Selected extract:
========

A computer must process audio in regular intervals: Read N samples from the soundcard, process the audio, send it back out.
If processing takes longer than the time corresponding to the given number of audio-samples, the input buffer will overflow and the output buffer underrun and there's a glitch in the audio (crackles, pops, ...).

If a system cannot reliably meet the process deadline, you'll get x-runs, where "X" is a placeholder for "audio/midi buffer over/under".

You can right click on the status-bar (next to DSP load,...) and show "x-run counter". Shift+click to reset it.
The DSP-load indicator shows max ( time-required-to-process-an-audio-block / duration-of-the-audio-block ). It displays the worst-case maximum (not average) over the last 10 seconds (or so). You're good as long as it's below 100%.

========

Collected material:
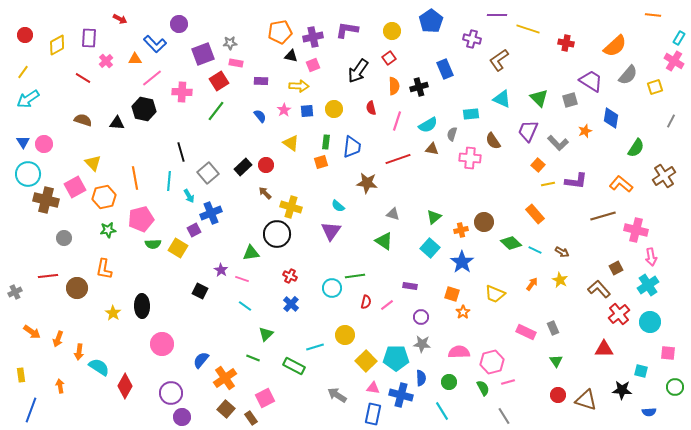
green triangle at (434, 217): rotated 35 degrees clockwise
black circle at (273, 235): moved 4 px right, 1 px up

========

The tasks:
1) Shorten the paragraph of the x-runs text that begins "A computer must process audio," or turn it into a list, keeping its main facts.
2) Reproduce the part of the x-runs text from "If a system" up to and including "to reset it.".

Outputs for the tasks:
1)
- A computer handles audio at regular intervals: it reads N samples from the soundcard, processes them, and sends them back out.
- If processing takes longer than the time those samples cover, the input buffer overflows and the output buffer underruns.
- The result is a glitch in the audio, such as crackles or pops.

2)
If a system cannot reliably meet the process deadline, you'll get x-runs, where "X" is a placeholder for "audio/midi buffer over/under".

You can right click on the status-bar (next to DSP load,...) and show "x-run counter". Shift+click to reset it.